**AIM OF THE EXERCISE:**
Nothing in the entries should change; repeat them exactly.

BEGIN RECORDS TO PROCESS

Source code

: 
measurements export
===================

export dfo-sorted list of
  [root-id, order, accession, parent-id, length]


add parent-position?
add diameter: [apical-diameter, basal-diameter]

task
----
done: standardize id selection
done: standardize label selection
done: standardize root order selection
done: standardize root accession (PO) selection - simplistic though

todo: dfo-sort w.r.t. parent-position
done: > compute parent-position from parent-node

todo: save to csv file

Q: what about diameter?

END RECORDS TO PROCESS

**PROBLEM SOLUTION:**
Source code

: 
measurements export
===================

export dfo-sorted list of
  [root-id, order, accession, parent-id, length]


add parent-position?
add diameter: [apical-diameter, basal-diameter]

task
----
done: standardize id selection
done: standardize label selection
done: standardize root order selection
done: standardize root accession (PO) selection - simplistic though

todo: dfo-sort w.r.t. parent-position
done: > compute parent-position from parent-node

todo: save to csv file

Q: what about diameter?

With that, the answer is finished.